Firstly, from a practical standpoint, evanescent waves can only penetrate a few wavelengths. Your proposed cascade of slits would impart attenuations of hundreds of decibels per millimeter. If if you could launch all the photons in the observable universe at such a cable, the likelihood of any getting through would be "macroscopic-thermodynamically" small. Which means simply none would get through.
Secondly, if you mean by:
ome large number of photons could be shot into the cable in the hope that some photons by chance would tunnel through each slit, each time the signal gaining a slight edge on causality?
that one might achieve faster than light signalling through frustrated evansescent waves, then this is impossible.
Moreover, this is not only a case of saying that "special relativity forbids faster than light signalling if we want causality". Maxwell's equations lead to hyperbolic wave equations with a delay conforming with this signal speed limit if we remove advanced wave solutions and this assertion applies whatever field we may be dealing with, whether evanescent or propagating. There's nothing special about "evanescent", even though the group velocity may exceed $c$: the overall delay still respects $c$ and this is one of the few cases where group velocity is not an accurate measure of pulse speed.

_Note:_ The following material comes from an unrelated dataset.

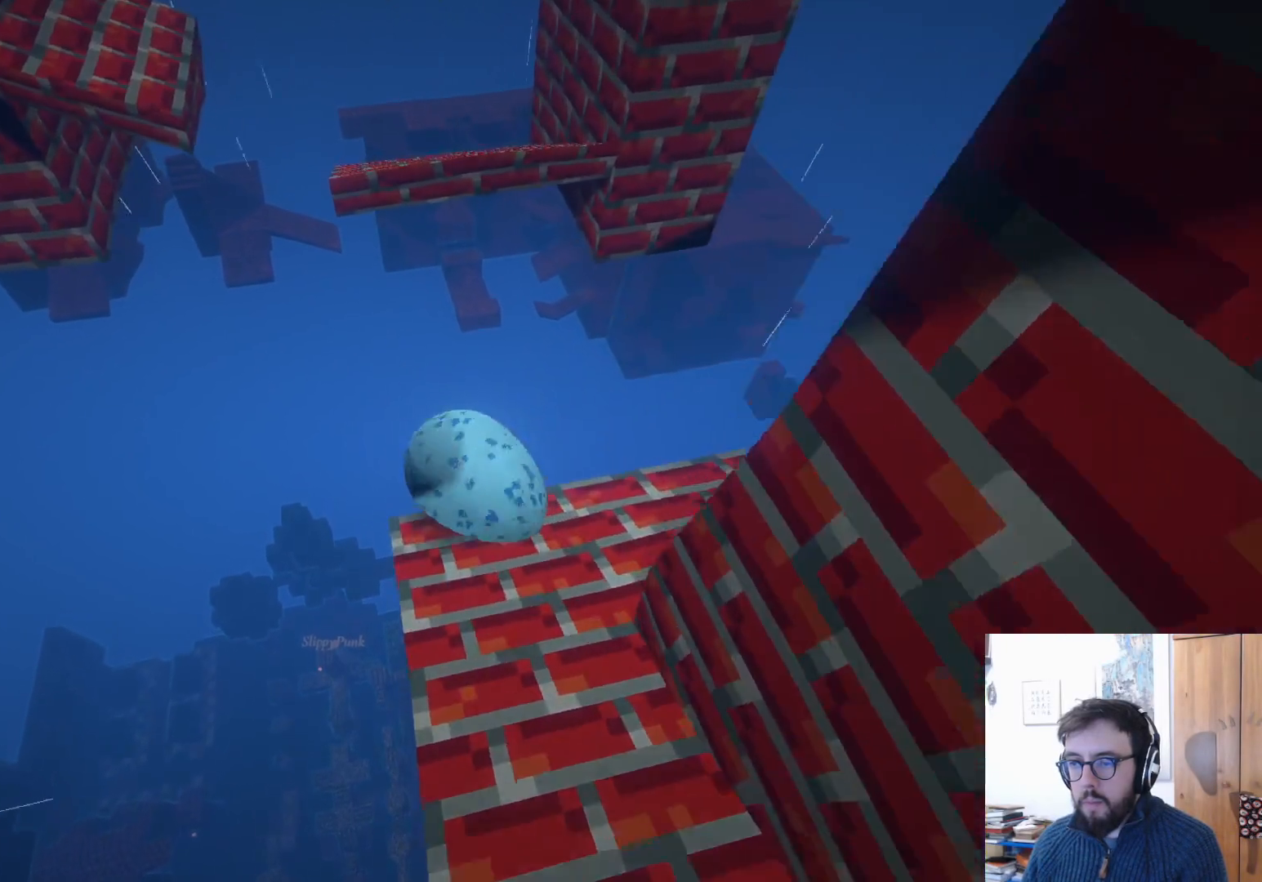
{"buttons": [], "left_stick": "down", "right_stick": "center", "events": [[67, "A", "down"], [217, "left_stick", "center"], [250, "A", "up"], [383, "left_stick", "down"]]}
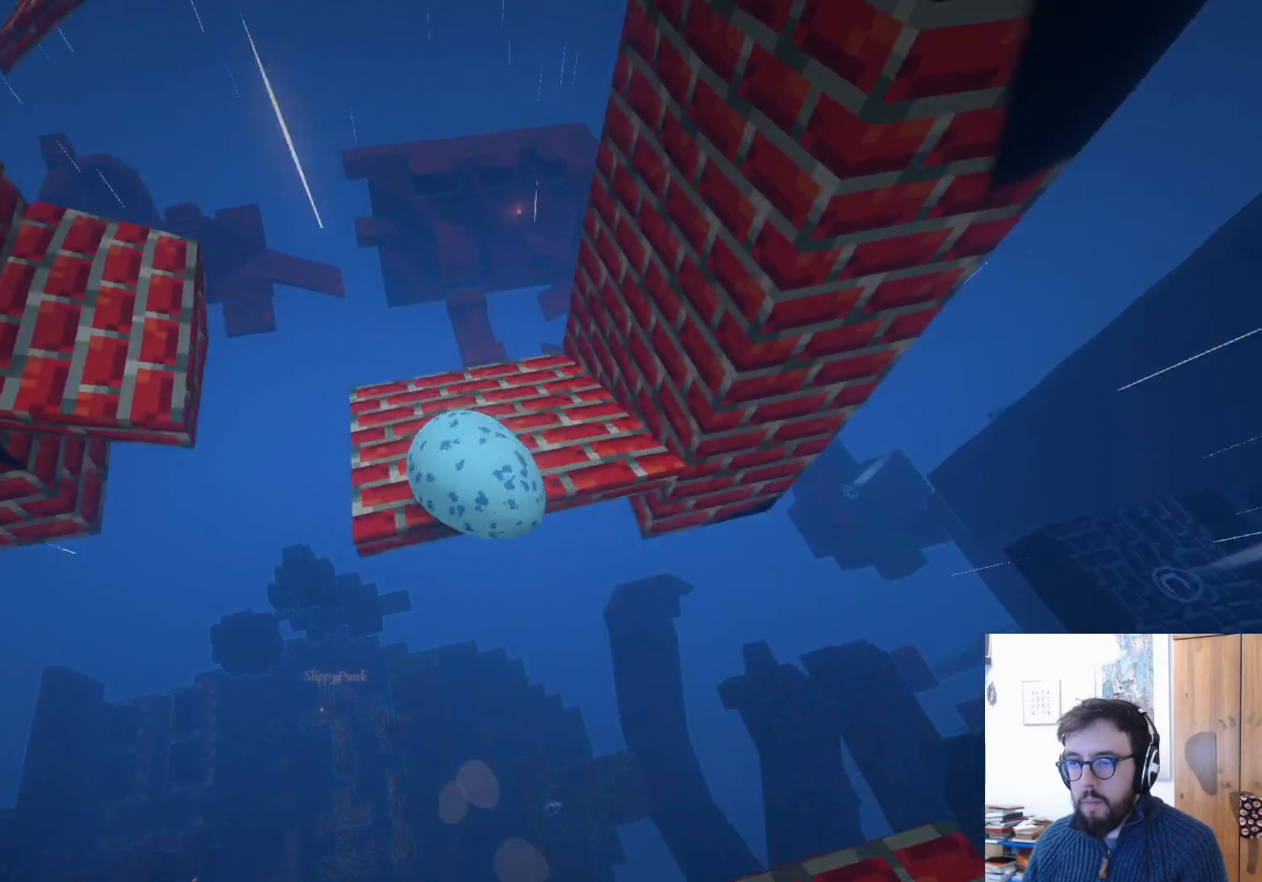
{"buttons": [], "left_stick": "down-right", "right_stick": "right", "events": [[17, "right_stick", "down"], [233, "right_stick", "down-right"], [433, "right_stick", "right"], [450, "left_stick", "down-right"]]}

Even if we are talking about theoretical tachyons rather than light, we're still talking about hyperbolic propagation equations that respect $c$. For tachyons, this fact plays out in a surprising way. Either the tachyonic wave is (1) not localized, has infinite spatial extent and can travel faster than $c$, or (2) it is a truly localized pulse and the properties of the Fourier transform mean that the pulse's edges are *constrained to travelling at $c$ or slower, even notwithstanding the tachyonic nature. In the truly supraluminal case (1), we can't use such a wave to transmit information as the pulse has no beginning and no end: we can't produce such a pulse! See my answer here as well as QMechanic's here and Jon Baez's exposition here for further details. So even in this case, the structure of the underlying wave equations forces us to respect $c$!